Satria menilai, kondisi ini membuat vonis hakim terhadap para pejabat negara yang melakukan tindak pidana korupsi melalui modus memperdagangkan pengaruh, menjadi tidak sesuai alias lemah.
“Tetapi ini bisa dilihat dari bagaimana pelaporan partai politik atau caleg-caleg yang sedang berkontestasi bisa jadi ada dukungan bahan bakar yang diberikan pihak tertentu dengan tujuan ia mempunyai kekuasaan. Ketika mempunyai kekuasaan maka akan dibuka selebar-lebarnya untuk kepentingan mereka,” papar Satria.
Satria menjelaskan, sistem saat ini sangat mungkin ada pendonor memberikan dana yang tidak berseri kepada aktor politik yang didukung dalam kontestasi pileg atau pilpres. Hal ini memberikan dampak yang luar biasa. Misalnya di beberapa wilayah dalam konsensi perizinan di sektor tambang. Mereka sebagai pendonor dana lebih baik mendanai beberapa calon untuk mendapatkan keuntungan lebih besar.
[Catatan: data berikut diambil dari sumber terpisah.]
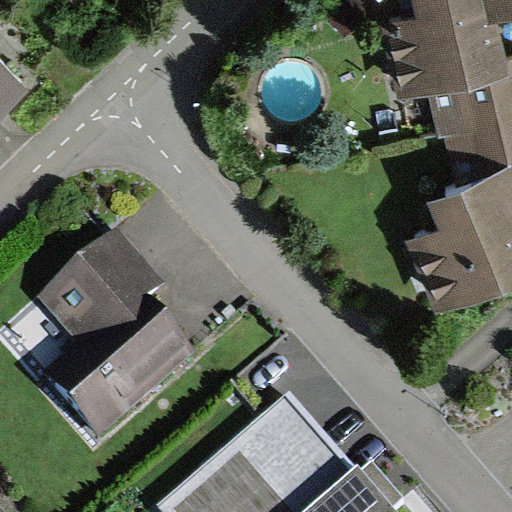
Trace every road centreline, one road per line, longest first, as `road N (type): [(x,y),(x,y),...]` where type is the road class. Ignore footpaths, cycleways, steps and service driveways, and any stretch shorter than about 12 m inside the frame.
road 1 (residential): [(478,511),(110,100)]
road 2 (residential): [(110,100),(0,205)]
road 3 (residential): [(214,0),(110,100)]
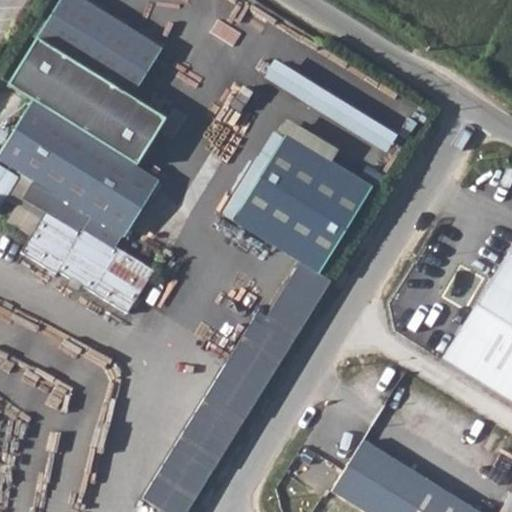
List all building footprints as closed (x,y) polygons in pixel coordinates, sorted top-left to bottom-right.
[(59,0),(34,38),(130,98),(162,48),(83,0),(59,0)] [(410,131),(428,101),(400,83),(398,82),(378,109),(410,131)] [(161,186),(115,157),(126,138),(56,94),(45,112),(29,103),(0,150),(0,162),(31,182),(21,198),(73,230),(83,213),(127,240),(161,186)] [(319,266),(370,178),(288,128),(232,217),(300,255),(319,266)] [(115,157),(161,186),(173,168),(126,138),(115,157)] [(511,254),(504,249),(437,355),(511,401),(511,254)] [(172,511),(186,511),(330,273),(319,266),(300,255),(262,318),(253,313),(144,495),(172,511)] [(368,511),(480,511),(358,435),(326,485),(368,511)]
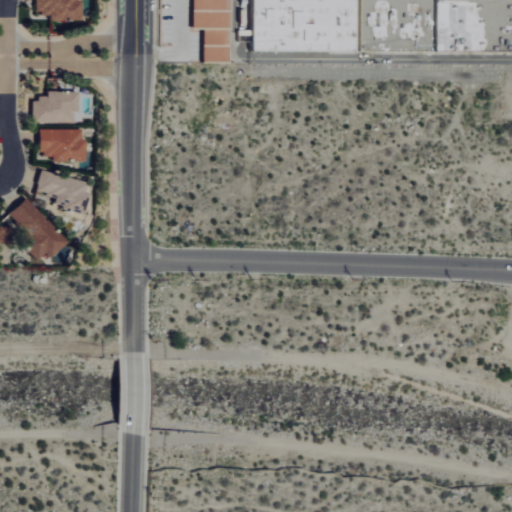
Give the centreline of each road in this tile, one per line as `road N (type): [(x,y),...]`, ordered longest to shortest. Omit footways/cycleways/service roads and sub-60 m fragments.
road 1 (tertiary): [(132,259),(511,271)]
road 2 (tertiary): [(132,259),(133,0)]
road 3 (residential): [(5,0),(11,162),(1,181)]
road 4 (residential): [(5,45),(132,45)]
road 5 (residential): [(5,64),(132,64)]
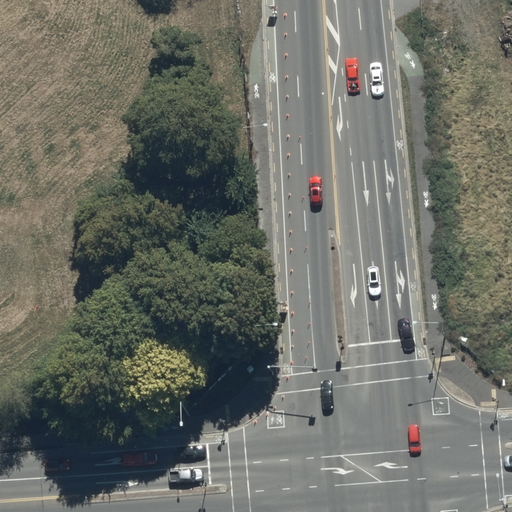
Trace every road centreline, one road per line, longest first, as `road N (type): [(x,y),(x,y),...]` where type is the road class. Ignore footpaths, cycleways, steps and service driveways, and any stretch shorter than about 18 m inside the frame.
road 1 (secondary): [(323,456),(298,0)]
road 2 (secondary): [(359,0),(402,446)]
road 3 (secondary): [(0,480),(323,456)]
road 4 (secondary): [(327,499),(130,511)]
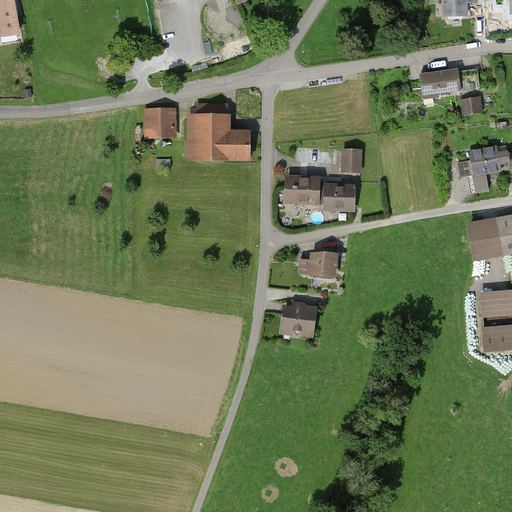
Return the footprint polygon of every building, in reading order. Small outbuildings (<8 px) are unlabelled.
[(0,0),(0,39),(19,36),(12,0),(0,0)] [(478,0),(442,0),(443,19),(470,18),(470,4),(478,4),(478,0)] [(458,70),(420,75),(424,101),(441,99),(440,95),(461,92),(458,70)] [(481,98),(461,101),(464,117),(484,114),(481,98)] [(195,114),(187,114),(186,163),(252,163),(253,132),(232,132),(232,115),(230,115),(230,107),(195,107),(195,114)] [(178,110),(145,110),(145,139),(178,139),(178,110)] [(499,145),(468,151),(470,162),(458,164),(460,178),(473,176),(476,195),(491,193),(487,174),(502,172),(501,165),(511,163),(509,151),(500,153),(499,145)] [(364,151),(343,150),(342,174),(363,175),(364,151)] [(324,177),(286,176),(285,204),(325,205),(325,211),(356,211),(356,184),(324,184),(324,177)] [(511,215),(468,223),(476,262),(511,255),(511,290),(480,293),(483,318),(511,316),(511,325),(484,328),(487,353),(511,350),(511,215)] [(312,260),(301,258),(299,273),(337,277),(340,254),(313,251),(312,260)] [(293,306),(285,305),(281,335),(315,338),(318,307),(307,306),(308,303),(293,301),(293,306)]
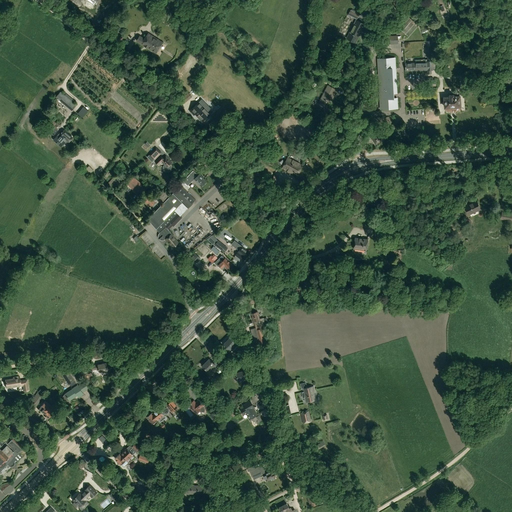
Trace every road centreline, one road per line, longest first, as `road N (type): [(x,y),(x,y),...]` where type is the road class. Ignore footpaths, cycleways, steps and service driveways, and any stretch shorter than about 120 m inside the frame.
road 1 (unclassified): [(271,243),(172,115),(38,0)]
road 2 (secondary): [(71,447),(271,243)]
road 3 (track): [(299,511),(229,292)]
road 4 (unclassified): [(360,165),(371,45),(398,0)]
road 5 (track): [(373,511),(458,458),(511,409)]
road 6 (secondary): [(360,165),(511,151)]
road 7 (secondary): [(271,243),(311,195),(360,165)]
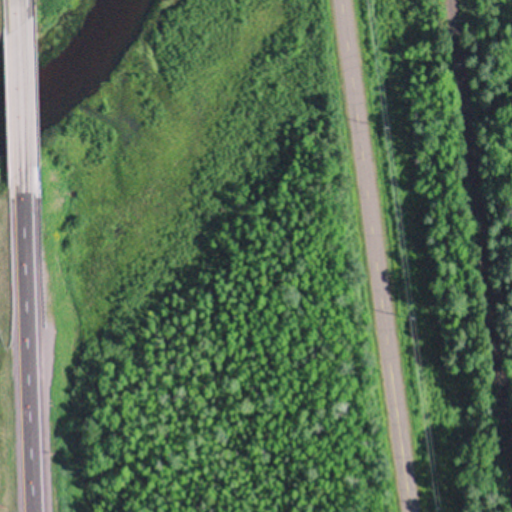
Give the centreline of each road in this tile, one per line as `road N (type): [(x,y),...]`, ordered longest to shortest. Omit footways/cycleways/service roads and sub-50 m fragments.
road 1 (residential): [(406,511),(337,0)]
road 2 (track): [(450,0),(511,462)]
road 3 (trunk): [(31,511),(22,169)]
road 4 (trunk): [(22,169),(18,30)]
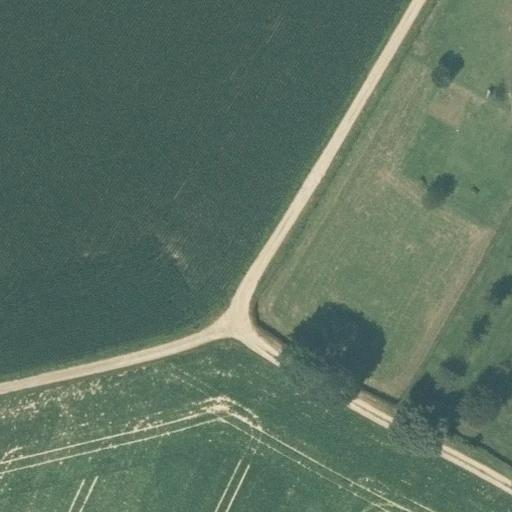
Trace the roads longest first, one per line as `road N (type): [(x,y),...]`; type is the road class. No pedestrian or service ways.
road 1 (track): [(420,0),(230,322)]
road 2 (track): [(230,322),(288,368),(511,488)]
road 3 (track): [(230,322),(147,357),(0,390)]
“Jadi sangat perlu dalam UU mengakomodasi ketentuan perihal memperdagangkan pengaruh atau trading of influence,” jelasnya.
Satria menilai, untuk kontestasi politik maka diperlukan biaya yang tidak berseri, sehingga penambahan anggaran dari negara untuk memberi subsidi bagi partai politik bukan solusi yang solutif. Dikarenakan tanpa mekanisme pengawasan, akuntabilitas, budaya korup yang masih menjangkiti para elit parpol, dana dari negara akan sia-sia.
“Misalnya di beberapa daerah di Jawa Timur untuk kontestasi pemilihan satu kursi calon kepala desa. Para calon ini bisa mengeluarkan Rp200-300 ribu per kepala untuk mempromosikan dirinya. Ini fenomena yang luar biasa, baru sekelas pemilihan tingkat desa,” tandasnya.
Menurut satria, Indonesia saat ini krisis identitas dan teladan dari aktor politik dan penegak hukum yang menegakkan nilai-nilai anti korupsi sebagai karakter.
“Padahal Islam mengajarkan itu semua dan kewajiban bagi manusia selaku khalifah fil ardhi. Bahkan yang menjadi tantangan adalah anak muda yang banyak terjun ke partai politik, jika tujuannya melakukan perubahan tidak masalah. Tetapi jika tujuannya memperkeruh suasana justru akan membuat keruh suasana politik di negara Indonesia, seperti para politisi muda yang sudah banyak terjerat korupsi,” pungkasnya.